(PROVIDED DATA Opens)

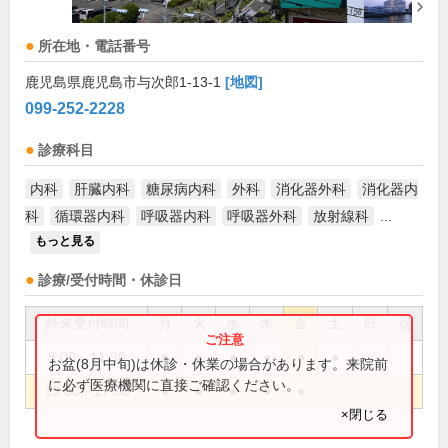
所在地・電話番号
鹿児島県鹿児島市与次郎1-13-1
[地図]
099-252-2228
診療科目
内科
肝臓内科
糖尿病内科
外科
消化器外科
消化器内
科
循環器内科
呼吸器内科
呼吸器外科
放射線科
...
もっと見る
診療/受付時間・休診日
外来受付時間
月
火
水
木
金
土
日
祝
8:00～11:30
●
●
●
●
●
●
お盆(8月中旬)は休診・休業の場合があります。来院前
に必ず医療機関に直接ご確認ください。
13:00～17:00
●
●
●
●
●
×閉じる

(PROVIDED DATA Closes)
(PROVIDED DATA Opens)

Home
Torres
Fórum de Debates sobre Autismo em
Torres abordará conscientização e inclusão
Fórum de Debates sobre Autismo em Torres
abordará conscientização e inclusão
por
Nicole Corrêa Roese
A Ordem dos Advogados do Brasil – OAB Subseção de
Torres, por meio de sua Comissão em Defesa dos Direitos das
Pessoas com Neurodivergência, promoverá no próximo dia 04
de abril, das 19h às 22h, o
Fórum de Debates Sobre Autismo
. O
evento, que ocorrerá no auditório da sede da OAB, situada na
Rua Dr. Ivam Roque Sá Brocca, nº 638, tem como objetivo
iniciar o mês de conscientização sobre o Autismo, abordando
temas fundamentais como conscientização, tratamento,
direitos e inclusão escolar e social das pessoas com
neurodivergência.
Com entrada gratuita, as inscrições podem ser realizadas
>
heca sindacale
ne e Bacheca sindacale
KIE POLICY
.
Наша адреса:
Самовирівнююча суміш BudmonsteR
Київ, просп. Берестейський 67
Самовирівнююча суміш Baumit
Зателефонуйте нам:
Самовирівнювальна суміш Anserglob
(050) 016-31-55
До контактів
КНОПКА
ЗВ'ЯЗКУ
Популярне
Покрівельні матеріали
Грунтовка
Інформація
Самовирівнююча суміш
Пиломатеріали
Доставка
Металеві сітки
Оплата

(PROVIDED DATA Closes)

_EXERCISE DESCRIPTION_. Which lines of the entries above contain the word "Debates"? Copy each of them.

_TASK RESULT_.
Fórum de Debates sobre Autismo em
Fórum de Debates sobre Autismo em Torres
Fórum de Debates Sobre Autismo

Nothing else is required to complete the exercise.